SEATTLE — U.S. Rep. Adam Smith is a leader on military issues in a comfortably Democratic district – a perfect ally to build support for President Barack Obama's proposal for a military strike in Syria. Yet Smith, like many of his fellow Democrats, remains cautious and uncertain about the idea.
His 2002 vote for the Iraq war is a point of regret. And last year's redistricting plan left Smith representing a far different constituency than he did just months ago. Now, he and many lawmakers are looking at whether diplomacy could yield a solution, averting a vote.
"At this point, I'm undecided," Smith said. "It's an incredibly important vote."
At the end of August, Smith initially said he has "serious questions about the wisdom of military action" in Syria. He again expressed concerns this week while saying he would take as long as he possibly could before making a decision.

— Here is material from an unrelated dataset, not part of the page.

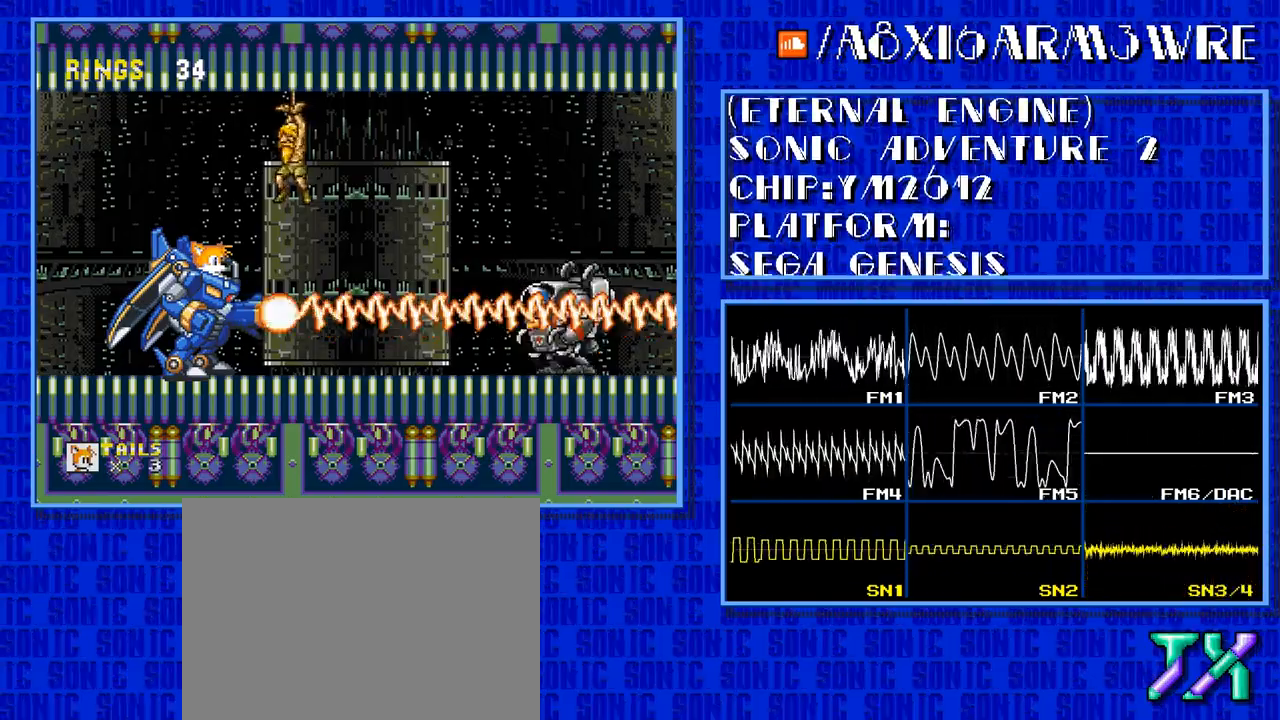
{"buttons": ["B"]}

Adding to the challenge for Smith is that for years he used to represent some of western Washington's more conservative territories, such as eastern suburbs and areas around Joint Base Lewis-McChord. Due to redistricting, he has since lost much of his military constituents.
In their place, he picked up a chunk of Seattle and a group of voters that generally have a more anti-war bent. Smith's district has become so much more liberal that he likely won't see another viable challenge from a Republican – but he could see one from another Democrat.
Constituents in Smith's district have been expressing wariness about the Syria plan.
He said that caution isn't just about Iraq and Afghanistan but concern that the United States is too often taking up the task of enforcing international norms – even without the support of entities like the United Nations, NATO and the Arab League.
At a coffee shop in central Seattle, just a few blocks from where Obama's campaign had its state headquarters last year, residents who identify as Democrats and Obama supporters expressed qualms about any military action in Syria.
Some were weary of war. Others feared that the country would be dragged deeper into conflict. Others disliked the idea that the U.S. wouldn't have the broad backing of the international community.
Seattle resident Carl Rainey, 69, a Navy veteran who served in Vietnam, said he still feels the country made large mistakes with its involvement in Vietnam and the more recent Iraq war. He'd like to see the U.S. avoid military action in Syria.
"We need to find another solution to doing things," Rainey said. In part, he thinks more countries should be involved in discussions about how to handle Syria in order to advance a more united solution.
That potential option gained momentum as leaders discussed the possibility of putting Syria's chemical weapons under international control. Smith said a diplomatic solution like that proposal would be the ideal outcome, but he said the plan is still in its infancy and must be fully vetted.
Smith, a former prosecutor first elected to Congress in 1996, is the ranking member on the House Armed Services Committee. He's also been a longtime Obama ally – endorsing the president's first candidacy early in 2007. Last year, Smith won re-election with 72 percent of the vote.
While Smith's district is now mostly comprised of minority constituents and generally supports Obama, it also has a strong anti-war undercurrent. Smith outlined in an interview the competing viewpoints that he's dealing with on the Syria matter.
On one hand, Smith agrees with the White House assessment that chemical weapons were used and the importance of discouraging the proliferation and use of such materials. He said the country's credibility will be damaged if Congress doesn't follow through on Obama's call for action.
But, Smith wondered aloud, is the United States even in a position to hold Syria President Bashar Assad accountable? "It would clearly make him pay a price for doing it, but would that price be sufficient to discourage Iran and to discourage other people from taking similar action?" he said.
Also looming over the issue is Smith's vote from a decade ago that authorized the Iraq conflict.
He said it's absolutely lingering in his mind. For the 2002 vote, Smith said he didn't want to micromanage from the sidelines and wanted to give the commander in chief as many tools as possible to deal with Iraq. Now, he said members of Congress feel more responsibility for the vote.
"I have to be responsible for it," Smith said. "I have to be responsible to my country and my constituents."